# Refining gold dore bar granules, this method is possible?



## rakesh123 (Sep 25, 2014)

Hello everyone.

Apologies if the post is in a wrong section.

I would like to know what this method is that they r selling here if it is possible to refining the gold dore bar granules with this method.

they mention that they dont use any acid to refine the alloy


http://www.ottofrei.com/Simplicity-Gold-Refining-Kit.html


looking forward to a reply

thank you


----------



## g_axelsson (Sep 25, 2014)

It's been discussed many times before.

http://goldrefiningforum.com/phpBB3/search.php?keywords=ishor+simplicity&terms=all&author=&sv=0&sc=1&sf=all&sk=t&sd=d&sr=posts&st=0&ch=300&t=0&submit=Search
http://goldrefiningforum.com/phpBB3/search.php?keywords=shor+simplicity&terms=all&author=&sv=0&sc=1&sf=all&sk=t&sd=d&sr=posts&st=0&ch=300&t=0&submit=Search
http://goldrefiningforum.com/phpBB3/search.php?keywords=fizzer+cell&terms=all&author=&sv=0&sc=1&sf=all&sk=t&sd=d&sr=posts&st=0&ch=300&t=0&submit=Search

Göran


----------



## Claudie (Sep 25, 2014)

Are you trying to refine a bar like is discussed in this thread: http://goldrefiningforum.com/phpBB3/viewtopic.php?f=33&t=21220


----------



## rakesh123 (Sep 26, 2014)

i have a gold dore bar of 120gms which contains 92% pure gold and 8% other metals.

I am a gold buyer in africa.
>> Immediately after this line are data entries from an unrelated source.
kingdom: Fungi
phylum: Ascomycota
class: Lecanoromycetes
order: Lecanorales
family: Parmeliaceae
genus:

If it is possible to refine without the use of harmful chemicals.

thanks for the response guys.


----------



## nickvc (Sep 26, 2014)

rakesh123 said:


> i have a gold dore bar of 120gms which contains 92% pure gold and 8% other metals.
> 
> I am a gold buyer in africa. If it is possible to refine without the use of harmful chemicals.
> 
> thanks for the response guys.




Simple answer no.....sorry.


----------



## 4metals (Sep 26, 2014)

You could clean it up with nitric acid by inquarting with silver and parting. You could easily attain 99%+ purity, reuse all of the silver, and only consume nitric acid. 

That is about as "harmless" a chemical process you can use. After all you have to dissolve the metal to get out the impurities. Can't do that with Kool Aid!


----------